=== Task requirements ===
Find "pinky pip: (269, 1159)" and "middle mcp: (425, 982)" in the records below. Copy the lines holding them and every line between, exactly, and no others.
---------------
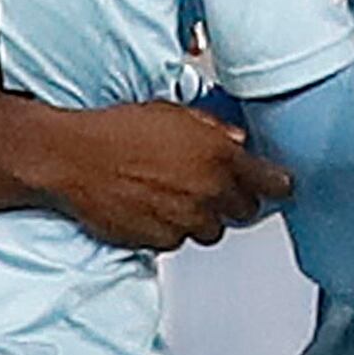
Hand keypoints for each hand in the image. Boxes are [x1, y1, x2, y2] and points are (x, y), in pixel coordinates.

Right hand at [26, 98, 292, 249]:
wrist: (73, 158)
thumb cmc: (116, 130)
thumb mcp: (171, 113)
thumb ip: (212, 128)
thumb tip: (235, 138)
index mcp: (218, 155)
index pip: (271, 182)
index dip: (277, 185)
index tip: (280, 186)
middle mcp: (208, 191)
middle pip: (244, 212)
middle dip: (233, 201)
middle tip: (212, 188)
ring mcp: (186, 220)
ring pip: (211, 230)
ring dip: (200, 217)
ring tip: (173, 196)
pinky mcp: (161, 241)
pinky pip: (178, 240)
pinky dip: (171, 229)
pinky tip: (151, 208)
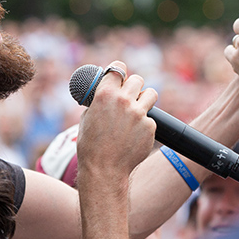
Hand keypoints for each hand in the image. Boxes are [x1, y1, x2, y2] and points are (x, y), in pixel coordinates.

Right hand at [77, 60, 157, 177]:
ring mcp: (139, 113)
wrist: (104, 169)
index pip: (118, 68)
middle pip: (138, 79)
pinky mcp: (150, 126)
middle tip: (130, 96)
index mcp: (104, 94)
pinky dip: (144, 125)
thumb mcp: (87, 118)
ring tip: (138, 110)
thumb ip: (98, 103)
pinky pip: (150, 119)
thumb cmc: (90, 146)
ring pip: (150, 94)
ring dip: (145, 99)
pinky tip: (134, 135)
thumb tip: (104, 95)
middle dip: (134, 87)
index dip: (120, 71)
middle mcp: (123, 100)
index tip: (121, 75)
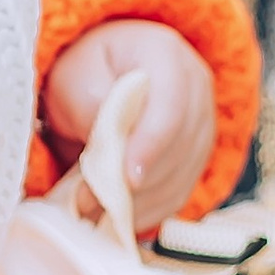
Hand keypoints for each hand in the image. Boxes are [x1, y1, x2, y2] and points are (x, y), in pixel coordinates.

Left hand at [43, 20, 220, 235]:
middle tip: (89, 203)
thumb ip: (89, 104)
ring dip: (139, 202)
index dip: (152, 145)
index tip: (127, 179)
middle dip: (135, 184)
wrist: (99, 79)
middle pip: (180, 147)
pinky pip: (180, 190)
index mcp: (167, 57)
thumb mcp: (72, 78)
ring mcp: (201, 123)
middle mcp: (196, 88)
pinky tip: (118, 218)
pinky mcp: (194, 156)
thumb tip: (109, 144)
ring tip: (94, 213)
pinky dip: (148, 210)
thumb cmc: (84, 73)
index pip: (172, 105)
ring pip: (182, 174)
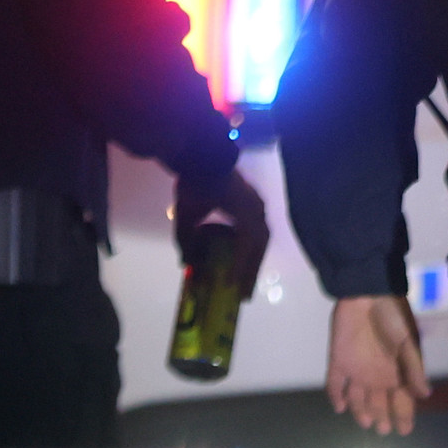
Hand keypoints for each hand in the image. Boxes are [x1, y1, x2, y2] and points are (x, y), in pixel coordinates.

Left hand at [173, 168, 270, 298]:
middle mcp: (256, 210)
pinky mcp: (252, 200)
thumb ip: (186, 240)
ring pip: (261, 239)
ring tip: (244, 281)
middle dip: (251, 272)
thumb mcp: (186, 215)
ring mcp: (256, 204)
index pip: (245, 248)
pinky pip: (257, 229)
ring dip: (253, 261)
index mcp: (244, 214)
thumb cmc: (194, 184)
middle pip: (259, 247)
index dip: (240, 269)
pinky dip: (252, 247)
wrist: (201, 152)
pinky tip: (242, 257)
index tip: (232, 288)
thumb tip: (186, 264)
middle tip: (244, 295)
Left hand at [326, 293, 429, 435]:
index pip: (402, 400)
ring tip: (365, 420)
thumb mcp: (408, 341)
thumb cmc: (392, 316)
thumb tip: (425, 395)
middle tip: (383, 428)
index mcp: (397, 371)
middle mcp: (378, 374)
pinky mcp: (339, 359)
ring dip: (360, 411)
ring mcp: (357, 368)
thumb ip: (414, 369)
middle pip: (379, 403)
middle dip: (381, 417)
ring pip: (357, 398)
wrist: (367, 291)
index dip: (404, 415)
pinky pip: (335, 383)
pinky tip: (340, 406)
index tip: (405, 430)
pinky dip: (336, 395)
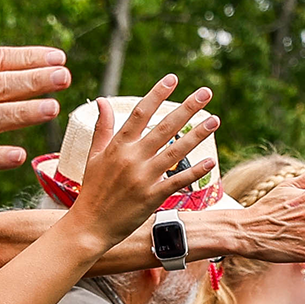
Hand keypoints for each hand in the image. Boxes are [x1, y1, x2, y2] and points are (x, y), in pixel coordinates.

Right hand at [62, 75, 217, 248]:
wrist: (89, 225)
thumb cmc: (92, 190)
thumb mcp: (94, 156)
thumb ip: (102, 128)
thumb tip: (101, 100)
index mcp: (117, 146)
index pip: (140, 113)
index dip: (157, 94)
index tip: (172, 79)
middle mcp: (131, 158)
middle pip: (164, 127)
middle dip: (187, 108)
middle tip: (206, 92)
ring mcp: (143, 177)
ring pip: (176, 151)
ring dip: (198, 135)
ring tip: (215, 119)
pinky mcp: (152, 196)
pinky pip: (177, 181)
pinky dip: (194, 171)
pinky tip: (210, 161)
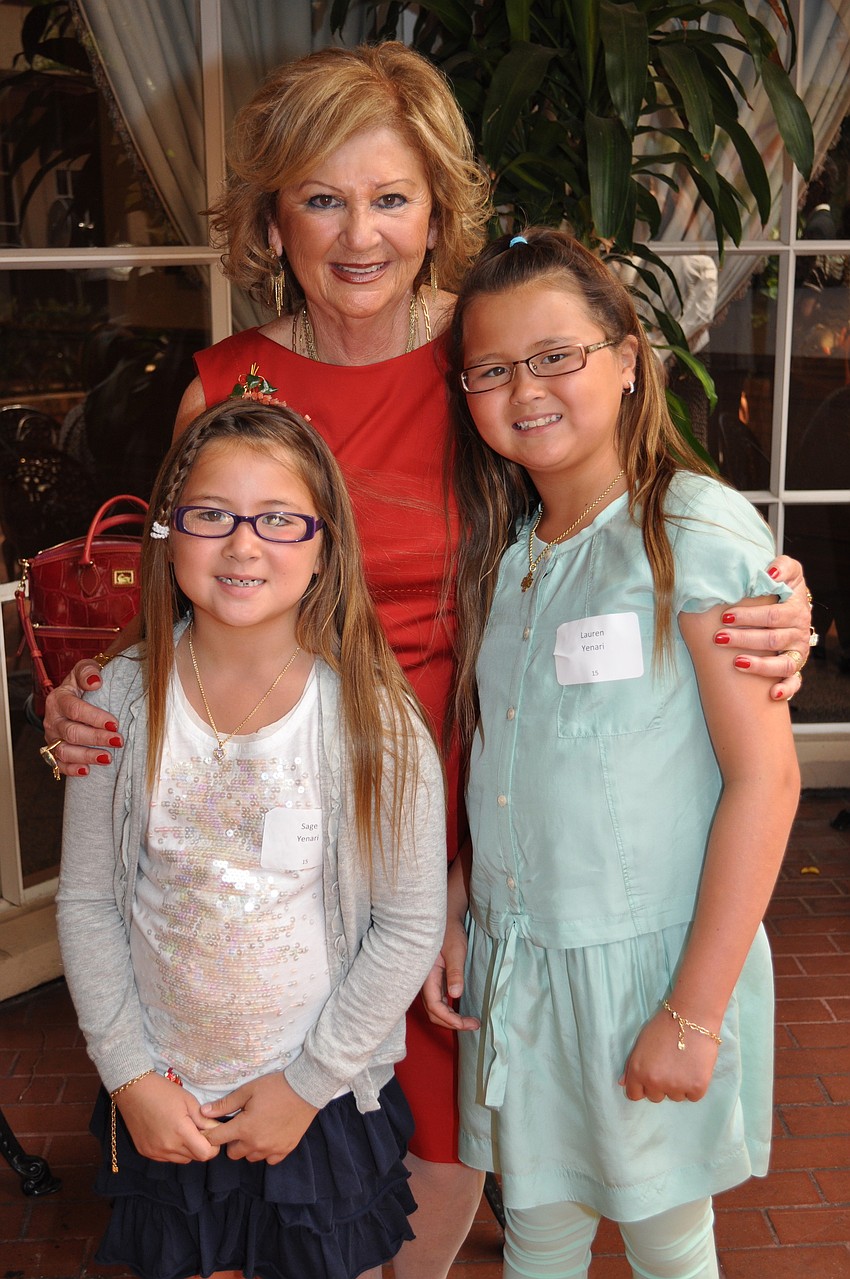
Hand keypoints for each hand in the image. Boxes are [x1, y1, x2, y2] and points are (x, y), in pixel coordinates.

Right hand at [42, 660, 122, 775]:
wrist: (74, 696)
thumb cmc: (82, 683)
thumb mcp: (85, 669)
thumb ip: (88, 671)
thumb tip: (95, 682)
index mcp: (58, 699)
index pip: (75, 709)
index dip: (95, 717)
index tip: (115, 723)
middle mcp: (52, 719)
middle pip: (71, 732)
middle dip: (96, 738)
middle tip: (118, 741)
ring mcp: (52, 737)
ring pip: (64, 751)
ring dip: (87, 756)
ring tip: (108, 758)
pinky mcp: (54, 751)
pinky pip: (58, 764)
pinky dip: (71, 769)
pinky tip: (87, 770)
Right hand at [116, 1073, 218, 1162]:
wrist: (133, 1091)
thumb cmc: (163, 1092)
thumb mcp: (189, 1101)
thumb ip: (204, 1119)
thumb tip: (217, 1130)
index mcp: (180, 1133)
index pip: (205, 1154)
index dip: (213, 1147)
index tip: (211, 1134)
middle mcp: (167, 1147)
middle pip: (194, 1158)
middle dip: (201, 1146)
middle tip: (197, 1129)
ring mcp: (155, 1152)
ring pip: (181, 1159)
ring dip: (187, 1149)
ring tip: (182, 1130)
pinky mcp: (146, 1152)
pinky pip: (167, 1158)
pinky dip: (173, 1150)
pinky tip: (169, 1134)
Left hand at [200, 1073, 318, 1163]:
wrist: (305, 1089)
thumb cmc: (275, 1087)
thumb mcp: (248, 1090)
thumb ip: (225, 1104)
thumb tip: (204, 1112)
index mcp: (243, 1128)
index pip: (217, 1139)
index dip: (210, 1135)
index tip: (212, 1130)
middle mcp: (255, 1144)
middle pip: (233, 1153)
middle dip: (232, 1141)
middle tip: (240, 1125)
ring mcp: (271, 1150)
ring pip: (250, 1157)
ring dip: (249, 1147)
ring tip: (256, 1129)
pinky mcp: (285, 1150)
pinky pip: (269, 1159)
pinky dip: (266, 1151)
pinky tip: (270, 1135)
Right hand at [421, 915, 478, 1031]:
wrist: (444, 919)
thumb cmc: (449, 931)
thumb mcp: (455, 951)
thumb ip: (455, 972)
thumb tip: (455, 995)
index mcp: (426, 976)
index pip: (434, 1006)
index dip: (450, 1019)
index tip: (468, 1024)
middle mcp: (425, 982)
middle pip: (434, 1012)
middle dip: (452, 1023)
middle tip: (473, 1024)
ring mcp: (429, 981)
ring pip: (435, 1008)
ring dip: (451, 1018)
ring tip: (470, 1021)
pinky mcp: (434, 979)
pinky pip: (438, 1000)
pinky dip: (449, 1009)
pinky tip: (460, 1010)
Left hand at [619, 1009, 718, 1102]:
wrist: (692, 1016)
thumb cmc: (664, 1025)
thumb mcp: (641, 1043)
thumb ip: (631, 1066)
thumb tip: (623, 1083)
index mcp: (638, 1071)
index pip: (635, 1095)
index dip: (642, 1086)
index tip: (651, 1078)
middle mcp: (655, 1082)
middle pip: (656, 1097)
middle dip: (661, 1085)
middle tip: (670, 1066)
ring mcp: (676, 1086)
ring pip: (676, 1097)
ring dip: (679, 1085)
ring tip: (683, 1063)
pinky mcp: (697, 1087)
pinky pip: (693, 1096)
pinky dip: (695, 1086)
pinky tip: (695, 1067)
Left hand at [713, 556, 811, 699]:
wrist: (791, 607)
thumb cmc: (781, 589)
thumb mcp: (788, 572)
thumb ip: (782, 566)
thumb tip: (770, 573)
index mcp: (796, 608)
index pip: (774, 614)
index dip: (750, 616)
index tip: (726, 616)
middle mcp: (800, 631)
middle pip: (773, 638)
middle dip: (745, 638)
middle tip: (720, 637)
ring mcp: (798, 651)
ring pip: (783, 663)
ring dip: (760, 665)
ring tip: (736, 662)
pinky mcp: (797, 668)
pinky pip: (795, 682)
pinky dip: (786, 689)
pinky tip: (771, 694)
---------------
=== Exercise solution ===
pinky pip: (269, 1159)
pinky dip: (266, 1151)
pinky tip: (270, 1135)
Right hand at [421, 915, 478, 1031]:
wrist: (444, 919)
thumb cmc: (449, 931)
thumb mcp: (455, 951)
thumb ip: (455, 972)
thumb tip: (455, 995)
index mcp: (426, 976)
index pip: (434, 1006)
index dip: (450, 1019)
index tip: (468, 1024)
middle mcp: (425, 982)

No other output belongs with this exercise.